Jenkins has everything except an acceptable cumulative grade-point average, which he is working hard to correct. He hopes to attend a community college — Clark (where friend and former Mariner teammate Nate Washington attends), Clackamas, Lane and Spokane are likely suspects. If all goes well, Jenkins hopes a four-year program is on the horizon, not to mention the Olympic Games.
If Jenkins forgets his potential, he can always look at a letter of inquiry McFadden received about him from LaMonte Vaughn, sprint coach at the University of Washington.
Add that to Jenkins’ list of motivational tools, a symbol that tells him that, despite all that has gone against him, despite a past that would lead many to quit school and find a life on the streets, Jenkins has a chance for something better.
In the big picture, Jenkins’ story doesn’t stop with his times in the 200. His story is about using the sport as an example of what he can achieve once track is done.

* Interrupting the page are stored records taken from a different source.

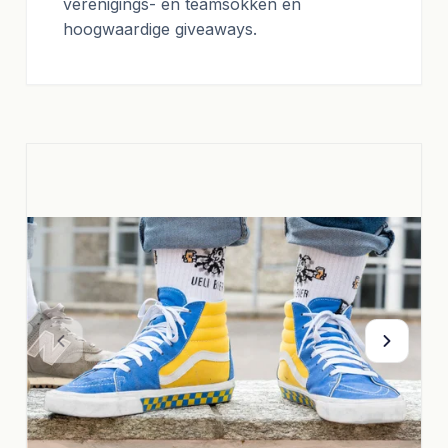
verenigings- en teamsokken en
hoogwaardige giveaways.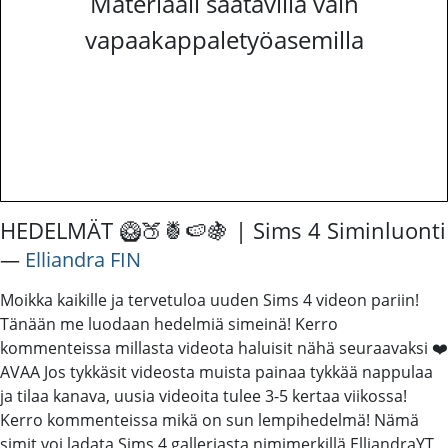
Materiaali saatavilla vain
vapaakappaletyöasemilla
HEDELMÄT 🥝🍑🍍🍉🍇 | Sims 4 Siminluonti
―
Elliandra FIN
Moikka kaikille ja tervetuloa uuden Sims 4 videon pariin!
Tänään me luodaan hedelmiä simeinä! Kerro
kommenteissa millasta videota haluisit nähä seuraavaksi ❤️
AVAA Jos tykkäsit videosta muista painaa tykkää nappulaa
ja tilaa kanava, uusia videoita tulee 3-5 kertaa viikossa!
Kerro kommenteissa mikä on sun lempihedelmä! Nämä
simit voi ladata Sims 4 galleriasta nimimerkillä ElliandraYT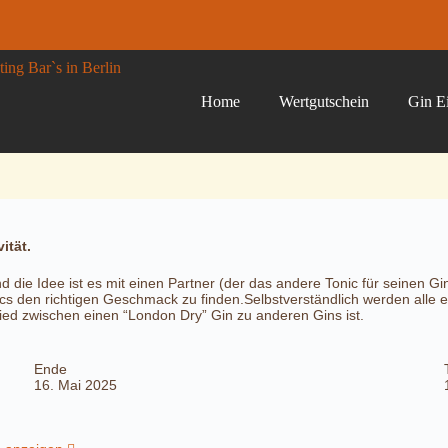
Home
Wertgutschein
Gin Ei
ität.
d die Idee ist es mit einen Partner (der das andere Tonic für seinen G
ics den richtigen Geschmack zu finden.Selbstverständlich werden all
ied zwischen einen “London Dry” Gin zu anderen Gins ist.
Ende
16. Mai 2025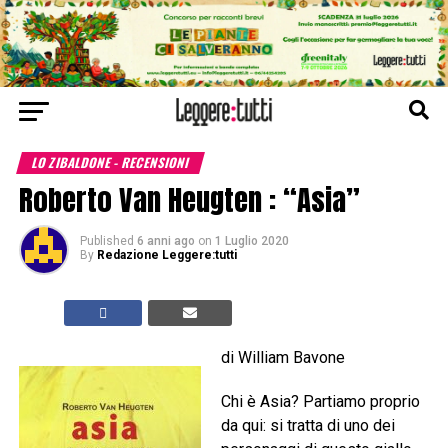
LO ZIBALDONE - RECENSIONI
Roberto Van Heugten : “Asia”
Published
6 anni ago
on
1 Luglio 2020
By
Redazione Leggere:tutti
di William Bavone
Chi è Asia? Partiamo proprio
da qui: si tratta di uno dei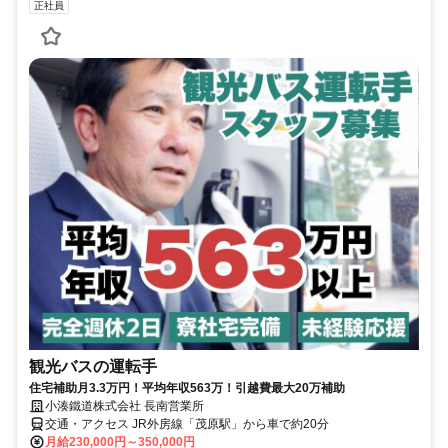
正社員
観光バスの運転手
住宅補助月3.3万円！平均年収563万！引越費最大20万補助
小湊鐵道株式会社 長南営業所
交通・アクセス JR外房線「茂原駅」から車で約20分
月給230,000円～350,000円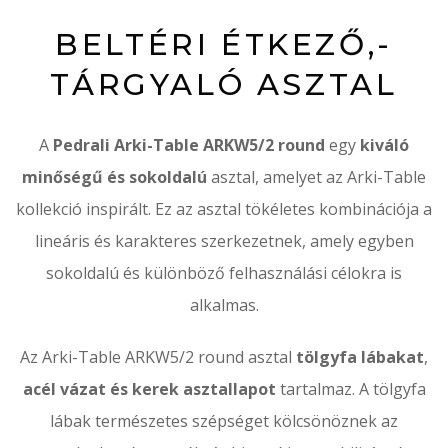
BELTÉRI ÉTKEZŐ,-
TÁRGYALÓ ASZTAL
A
Pedrali Arki-Table ARKW5/2 round
egy
kiváló
minőségű és sokoldalú
asztal, amelyet az Arki-Table
kollekció inspirált. Ez az asztal tökéletes kombinációja a
lineáris és karakteres szerkezetnek, amely egyben
sokoldalú és különböző felhasználási célokra is
alkalmas.
Az Arki-Table ARKW5/2 round asztal
tölgyfa lábakat
,
acél vázat és kerek asztallapot
tartalmaz. A tölgyfa
lábak természetes szépséget kölcsönöznek az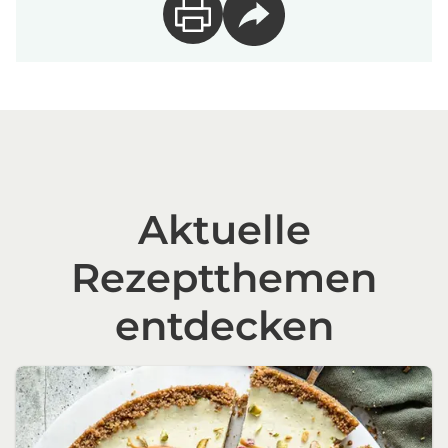
Aktuelle
Rezeptthemen
entdecken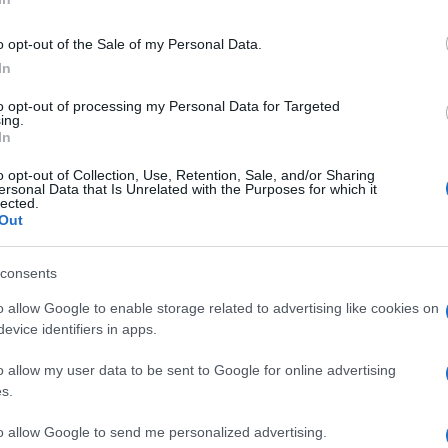
Montaggio Sempli
un'installazione in
o opt-out of the Sale of my Personal Data.
connettori ai pann
 doublure imperméable hamsters hérissons in offert
per cavie sarà pro
In
attrezzo richiesto!
to opt-out of processing my Personal Data for Targeted
Personalizzabile pe
ing.
In
piedi quadrati of
maggior parte dei 
o opt-out of Collection, Use, Retention, Sale, and/or Sharing
potete dare sfogo 
ersonal Data that Is Unrelated with the Purposes for which it
area della gabbia
lected.
Out
brevettato può es
per conigli, porcell
disponete di tappe
consents
bisogno, la forma
ulteriormente mod
o allow Google to enable storage related to advertising like cookies on
evice identifiers in apps.
Prodotti per animali domestici
|
Piccoli animali
|
Cucce e habitat
|
Prodotti per animali domestici
|
o allow my user data to be sent to Google for online advertising
Box
Piccoli animali
|
Cucce e habitat
|
prezzo in calo
s.
Box
in offerta
31,34€
in offerta
ACXIN Box per Bambini, Box
to allow Google to send me personalized advertising.
per Passeggino 180x200x68
LANGXUN Recinto per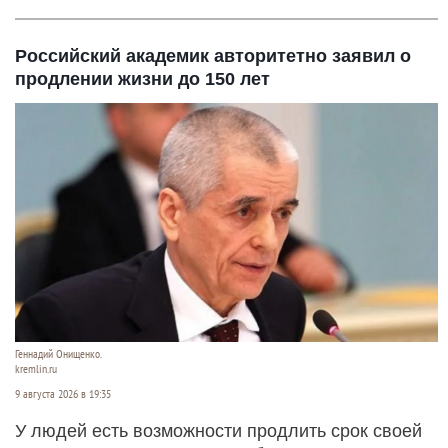
Российский академик авторитетно заявил о
продлении жизни до 150 лет
Геннадий Онищенко.
kremlin.ru
9 августа 2026 в 19:35
У людей есть возможности продлить срок своей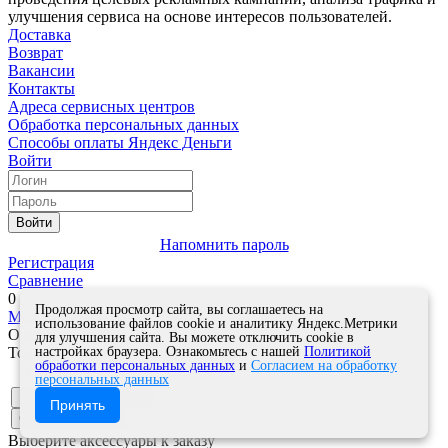
улучшения сервиса на основе интересов пользователей.
Доставка
Возврат
Вакансии
Контакты
Адреса сервисных центров
Обработка персональных данных
Способы оплаты
Яндекс Деньги
Войти
Войти
Напомнить пароль
Регистрация
Сравнение
0
Продолжая просмотр сайта, вы соглашаетесь на
Моя корзина
0
0
руб.
использование файлов cookie и аналитику Яндекс.Метрики
Оформить заказ
для улучшения сайта. Вы можете отключить cookie в
настройках браузера. Ознакомьтесь с нашей
Политикой
Товар успешно добавлен в корзину!
обработки персональных данных
и
Согласием на обработку
Кол-во
персональных данных
Продолжить покупки
Принять
Оформить заказ
Выберите аксессуары к заказу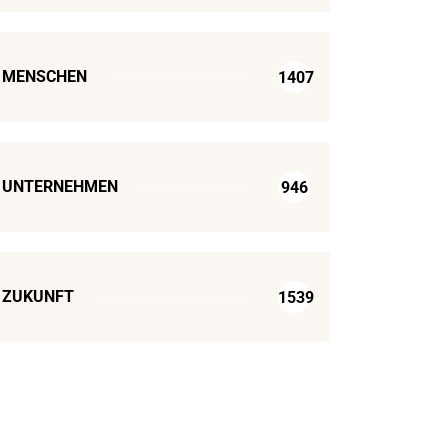
MENSCHEN
1407
UNTERNEHMEN
946
ZUKUNFT
1539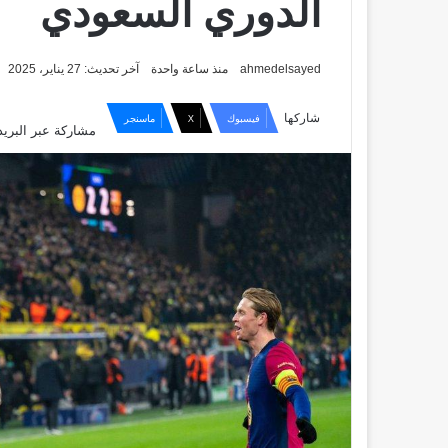
الدوري السعودي
ahmedelsayed
منذ ساعة واحدة
آخر تحديث: 27 يناير، 2025
شاركها
فيسبوك
X
ماسنجر
مشاركة عبر البريد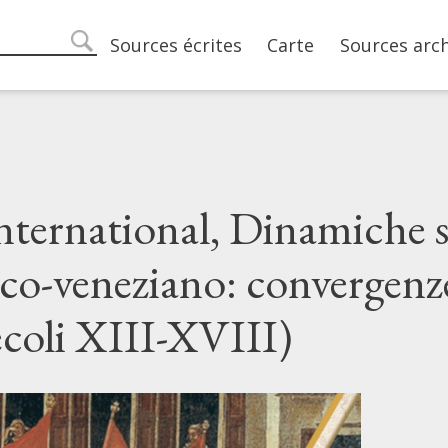
Main navigation
Sources écrites
Carte
Sources arc
search
nternational, Dinamiche so
o-veneziano: convergenze,
secoli XIII-XVIII)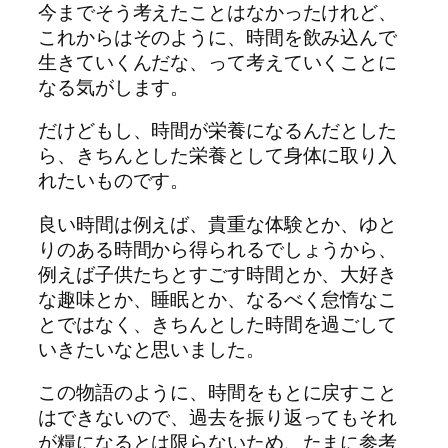
今までそう考えたことはなかったけれど、
これからはそのように、時間を飲み込んで
生きていくんだな、って考えていくことに
なる気がします。
だけどもし、時間が栄養になるんだとした
ら、きちんとした栄養として身体に取り入
れたいものです。
良い時間は例えば、貴重な体験とか、ゆと
りのある時間から得られるでしょうから、
例えば子供たちとすごす時間とか、大好き
な趣味とか、睡眠とか、なるべく怠惰なこ
とではなく、きちんとした時間を過ごして
いきたいなと思いました。
この物語のように、時間をもとに戻すこと
はできないので、過去を振り返ってもそれ
が糧になるとは限らないため、たまに参考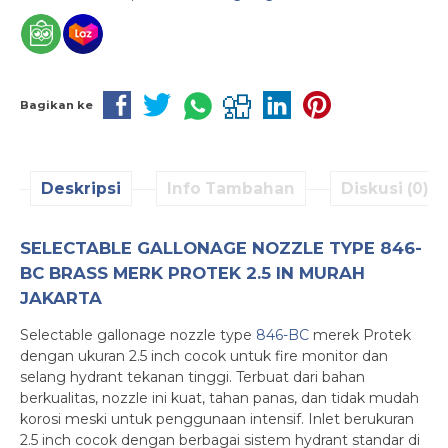
Bagikan ke
Deskripsi
Info Tambahan
Diskusi (0)
SELECTABLE GALLONAGE NOZZLE TYPE 846-
BC BRASS MERK PROTEK 2.5 IN MURAH
JAKARTA
Selectable gallonage nozzle type
846-BC
merek Protek
dengan ukuran 2.5 inch cocok untuk fire monitor dan
selang hydrant tekanan tinggi. Terbuat dari bahan
berkualitas, nozzle ini kuat, tahan panas, dan tidak mudah
korosi meski untuk penggunaan intensif. Inlet berukuran
2.5 inch cocok dengan berbagai sistem hydrant standar di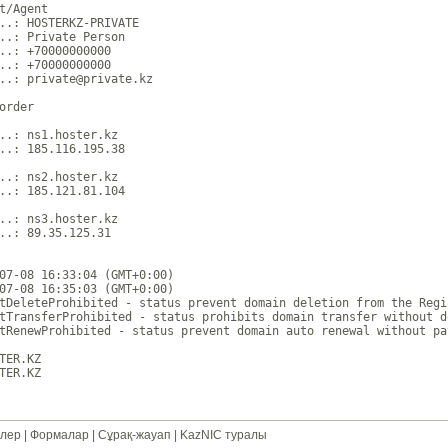
t/Agent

“He’s had a great taste of success this year,” McFadden said. “More important, that success has come because he’s worked hard. It just hasn’t been given to him. He’s a tremendously talented athlete, but he’s running as well as he is because he has worked so hard — academically, athletically, across the board.”
The light has turned on in Jenkins’ head. He has realized the connection between hard work and success. He has a support group — Jenkins names McFadden, MHS social studies teacher David Knutzen and English teacher Bob Stoors as among those who have gone out of their way to help him.
But Jenkins also knows that so much is up to him.
“If you don’t work hard, things won’t go right,” he said. “Normally, they won’t. It’s been like that since I was little. I don’t want to do the bad things. That’s the easy way out. I’m not going to take the easy way out.”
James Cowan, who set school records in the 200 and 400 meters in the early ’80s that still stand and serves as sprint coach for Mariner, says he hopes to see his records fall. If they fall to Jenkins, Cowan says, bring it on.
“Look at him,” Cowan said after a rainy, dark, windy practice. “He’s the last one out here. He does the training and puts in the time. If I tell him to run another 400, he runs another 400. He never asks why. It’s fun to see him succeed as he has.”
The real fun will be in watching Jenkins run to success in his life after track.